The move send the shares down as much as 17 percent, to $10.11, in early trading. The announcement followed months of speculation that Abercrombie might be acquired by Express Inc. or American Eagle Outfitters Inc.
In leaving the bargaining table, Abercrombie has few easy options. The retailer was a mainstay of shopping malls and college fashion in the ’90s and early 2000s, but it’s lost much of its allure. The company also has been hit hard by a broader slowdown in mall traffic and the shift of shopping online.
Chairman Arthur Martinez pledged “sound, aggressive action” to enhance shareholder value over the long term, according to the statement. The company pointed to solid comparable sales at its Hollister business and said it’s following through on measures “to position the Abercrombie brand for revitalized performance.”

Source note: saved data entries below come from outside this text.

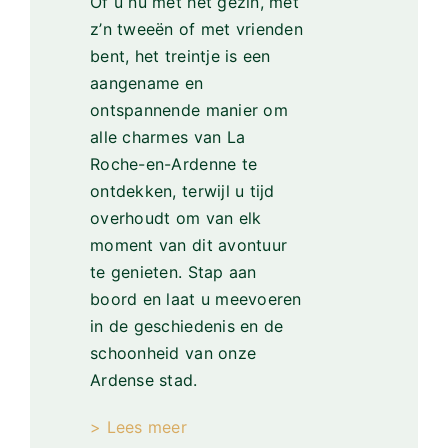
Of u nu met het gezin, met
z’n tweeën of met vrienden
bent, het treintje is een
aangename en
ontspannende manier om
alle charmes van La
Roche-en-Ardenne te
ontdekken, terwijl u tijd
overhoudt om van elk
moment van dit avontuur
te genieten. Stap aan
boord en laat u meevoeren
in de geschiedenis en de
schoonheid van onze
Ardense stad.
> Lees meer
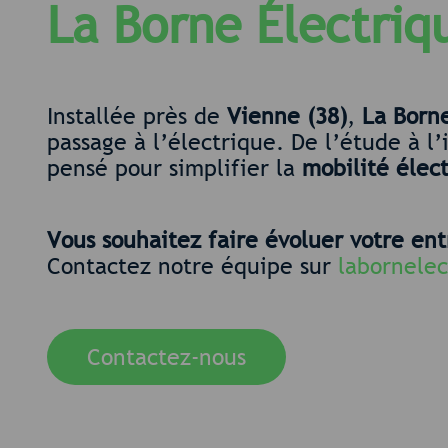
La Borne Électriq
Installée près de
Vienne (38)
,
La Born
passage à l’électrique. De l’étude à l’
pensé pour simplifier la
mobilité élec
Vous souhaitez faire évoluer votre ent
Contactez notre équipe sur
labornele
Contactez-nous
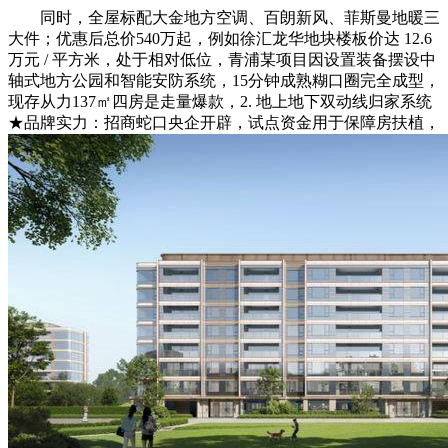
同时，全屋标配大金地方空调、百朗新风、菲斯曼地暖三
大件；优惠后总价540万起，例如徐汇龙华地块楼板价达 12.6
万元 / 平方米，处于相对低位，青浦某项目因设置装备摆设中
轴式地方公园和智能安防系统，15分钟成熟糊口圈完全成型，
现存从力137㎡四房是走量爆款，2. 地上地下双动线归家系统
★品牌实力：招商蛇口央企开辟，试点资金用于保障房扶植，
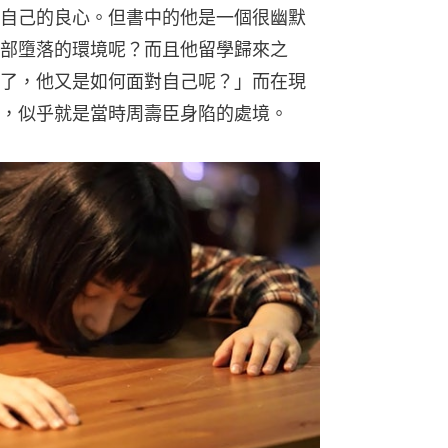
自己的良心。但書中的他是一個很幽默
部墮落的環境呢？而且他留學歸來之
了，他又是如何面對自己呢？」而在現
，似乎就是當時周壽臣身陷的處境。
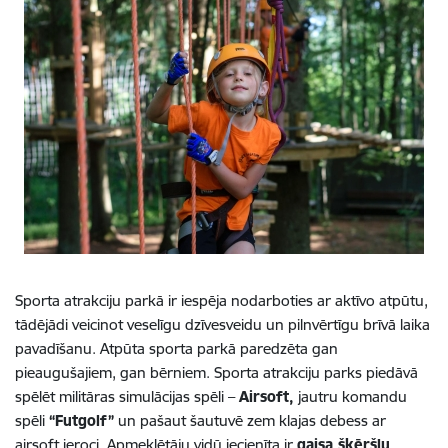
Sporta atrakciju parkā ir iespēja nodarboties ar aktīvo atpūtu,
tādējādi veicinot veselīgu dzīvesveidu un pilnvērtīgu brīvā laika
pavadīšanu. Atpūta sporta parkā paredzēta gan
pieaugušajiem, gan bērniem. Sporta atrakciju parks piedāvā
spēlēt militāras simulācijas spēli –
Airsoft,
jautru komandu
spēli
“Futgolf”
un pašaut šautuvē zem klajas debess ar
airsoft ieroci. Apmeklētāju vidū iecienīta ir
gaisa šķēršļu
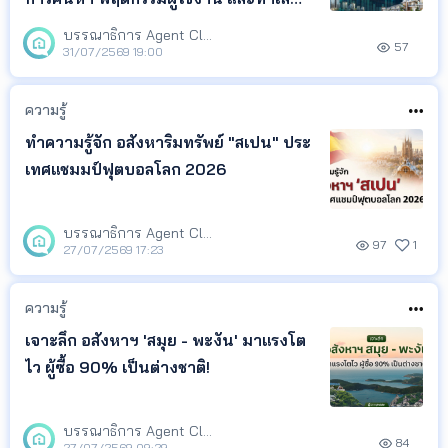
ยอดนิยม จาก LivingInsider พร้อม
บรรณาธิการ Agent Club
57
Insight ที่สะท้อนความสนใจของผู้ค้นหา
31/07/2569 19:00
เพื่อช่วยให้เจ้าของอสังหาฯ เอเจนต์ และ
นักลงทุน ติดตามทิศทางตลาด และนำ
ความรู้
ข้อมูลไปวางแผนกา
ทำความรู้จัก อสังหาริมทรัพย์ "สเปน" ประ
เทศแชมมป์ฟุตบอลโลก 2026
บรรณาธิการ Agent Club
97
1
27/07/2569 17:23
ความรู้
เจาะลึก อสังหาฯ 'สมุย - พะงัน' มาแรงโต
ไว ผู้ซื้อ 90% เป็นต่างชาติ!
บรรณาธิการ Agent Club
84
27/07/2569 09:29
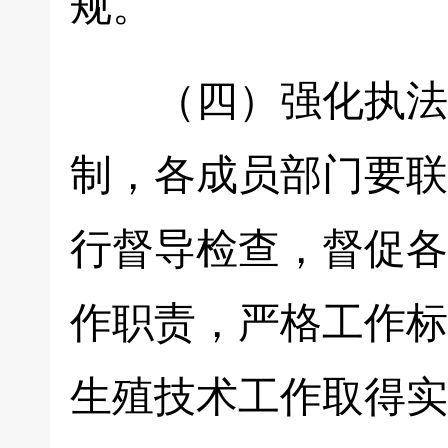
规。
（四）强化执法监
制，各成员部门要联
行督导检查，督促各
作职责，严格工作标
生殖技术工作取得实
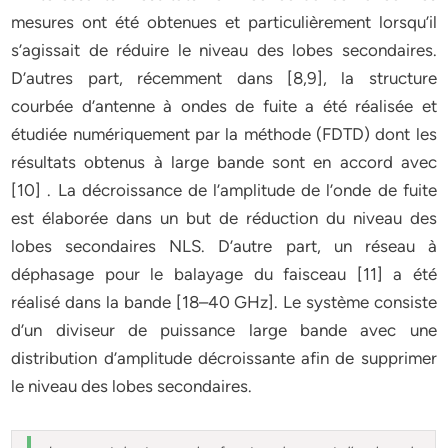
mesures ont été obtenues et particulièrement lorsqu’il
s’agissait de réduire le niveau des lobes secondaires.
D’autres part, récemment dans [8,9], la structure
courbée d’antenne à ondes de fuite a été réalisée et
étudiée numériquement par la méthode (FDTD) dont les
résultats obtenus à large bande sont en accord avec
[10] . La décroissance de l’amplitude de l’onde de fuite
est élaborée dans un but de réduction du niveau des
lobes secondaires NLS. D’autre part, un réseau à
déphasage pour le balayage du faisceau [11] a été
réalisé dans la bande [18–40 GHz]. Le système consiste
d’un diviseur de puissance large bande avec une
distribution d’amplitude décroissante afin de supprimer
le niveau des lobes secondaires.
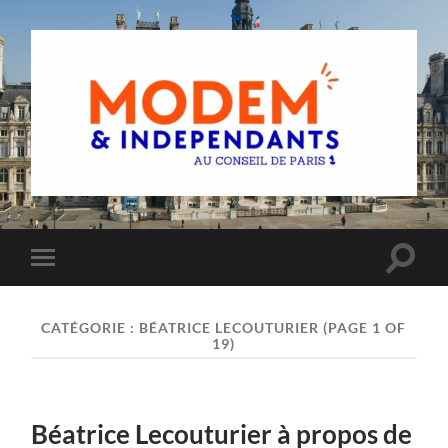
Groupe
MoDem
et
Indépendants
du
Toggle
Toggle
Conseil
search
mobile
de
field
menu
Paris
CATÉGORIE :
BÉATRICE LECOUTURIER
(PAGE 1 OF
19)
Béatrice Lecouturier à propos de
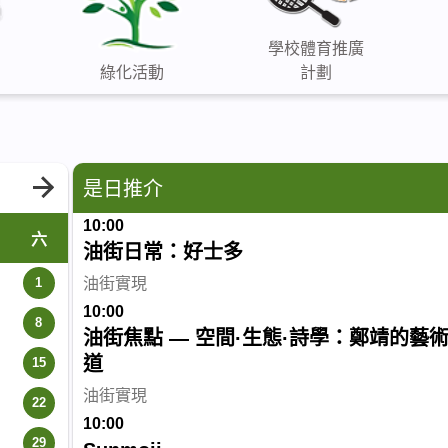
學校體育推廣
綠化活動
計劃
是日推介
10:00
六
油街日常：好士多
油街實現
1
10:00
8
油街焦點 — 空間·生態·詩學：鄭靖的藝
道
15
油街實現
22
10:00
29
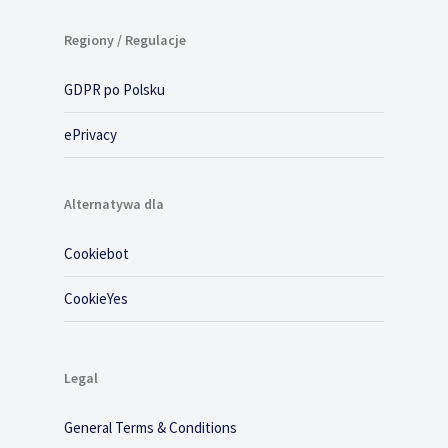
Regiony / Regulacje
GDPR po Polsku
ePrivacy
Alternatywa dla
Cookiebot
CookieYes
Legal
General Terms & Conditions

In May, Express and American Eagle Outfitters were said to be discussing a takeover of the company and news of the deal caused shares to jump at the time. The company’s stock had risen 1.3 percent this year through Friday’s close, trailing the 8.3 percent gain in the Standard & Poor’s 500 Index.
The retail industry has been shaken by bankruptcies and a rising tide of store closures this year as consumer preferences also shift to spend on experiences such as food and travel instead of physical goods.
Abercrombie didn’t disclose details on any proposed deals and said it wouldn’t comment further on the discussions.